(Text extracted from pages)
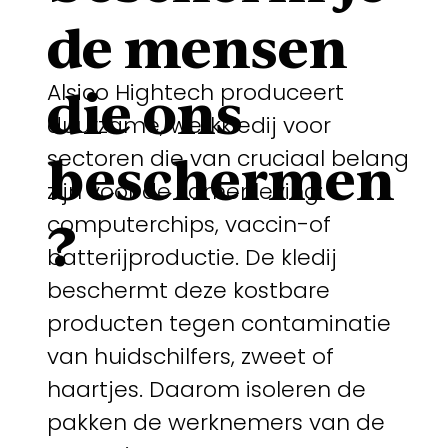
de mensen
Alsico Hightech produceert
die ons
duurzame, werkkledij voor
sectoren die van cruciaal belang
beschermen
zijn voor de samenleving:
computerchips, vaccin-of
?
batterijproductie. De kledij
beschermt deze kostbare
producten tegen contaminatie
van huidschilfers, zweet of
haartjes. Daarom isoleren de
pakken de werknemers van de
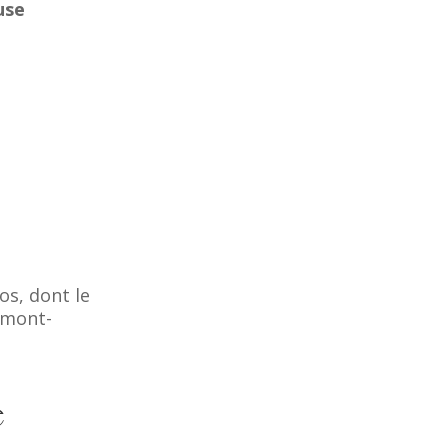
use
os, dont le
rmont-
e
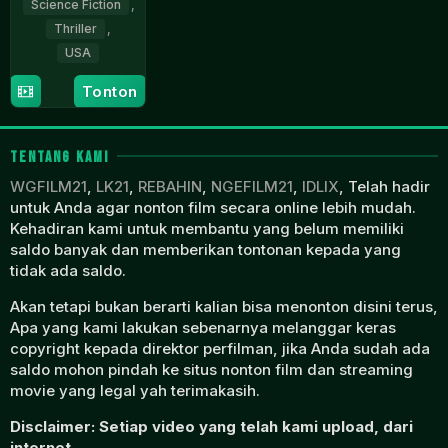
Science Fiction
,
Thriller
,
USA
28
Dean
Tonton
Jan
Israelite
2015
TENTANG KAMI
WGFILM21
,
LK21
,
REBAHIN
,
NGEFILM21
,
IDLIX
, Telah hadir
untuk Anda agar nonton film secara online lebih mudah.
Kehadiran kami untuk membantu yang belum memiliki
saldo banyak dan memberikan tontonan kepada yang
tidak ada saldo.
Akan tetapi bukan berarti kalian bisa menonton disini terus,
Apa yang kami lakukan sebenarnya melanggar keras
copyright kepada direktor perfilman, jika Anda sudah ada
saldo mohon pindah ke situs nonton film dan streaming
movie yang legal yah terimakasih.
Disclaimer: Setiap video yang telah kami upload, dari
internet.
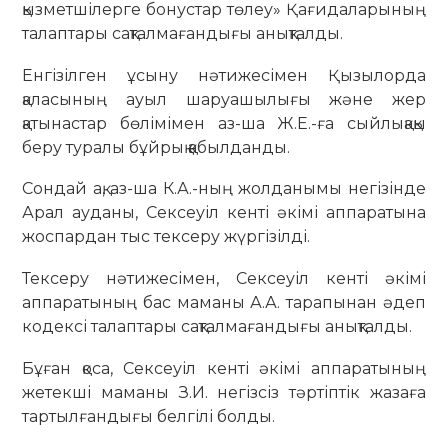
қызметшілерге бонустар төлеу» Қағидаларының
талаптары сақталмағандығы анықталды.
Енгізілген ұсыну нәтижесімен Қызылорда
қаласының ауыл шаруашылығы және жер
қатынастар бөлімімен аз-ша Ж.Е.-ға сыйлықақы
беру туралы бұйрық қабылданды.
Сондай ақ, аз-ша К.А.-ның жолданымы негізінде
Арал ауданы, Сексеуіл кенті әкімі аппаратына
жоспардан тыс тексеру жүргізілді.
Тексеру нәтижесімен, Сексеуіл кенті әкімі
аппаратының бас маманы А.А. тарапынан әдеп
кодексі талаптары сақталмағандығы анықталды.
Бұған қоса, Сексеуіл кенті әкімі аппаратының
жетекші маманы З.И. негізсіз тәртіптік жазаға
тартылғандығы белгілі болды.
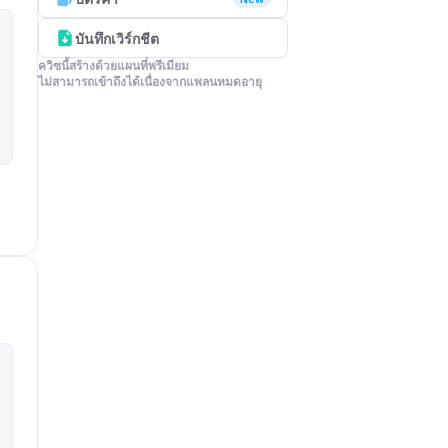
บันทึกเวิร์กชีต
ควิซนี้สร้างด้วยแผนที่พรีเมียม

ไม่สามารถเข้าถึงได้เนื่องจากแพลนหมดอายุ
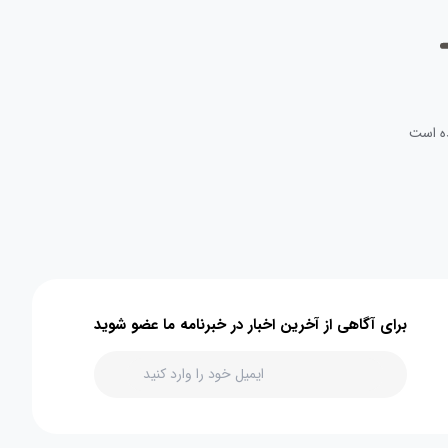
ه است
برای آگاهی از آخرین اخبار در خبرنامه ما عضو شوید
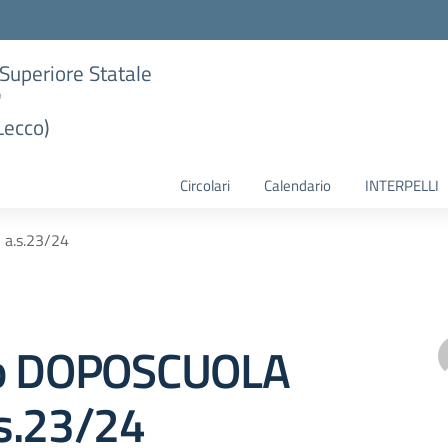
e Superiore Statale
"
Lecco)
Circolari
Calendario
INTERPELLI
a.s.23/24
to DOPOSCUOLA
s.23/24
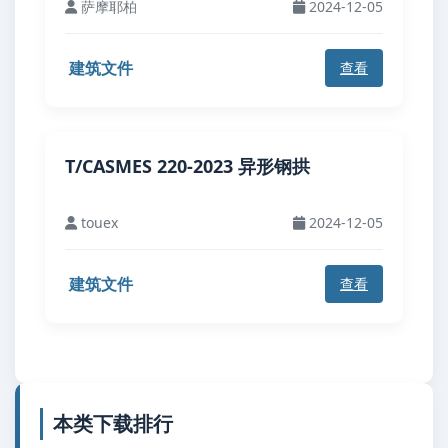
萨摩耶柏
2024-12-05
建筑文件
查看
T/CASMES 220-2023 异形钢拱
touex
2024-12-05
建筑文件
查看
本类下载排行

REQUIRED WORK: Count the lines in the rows above that contain the string "voor", with case counting. Reply with the number alone.

THE ANSWER: 2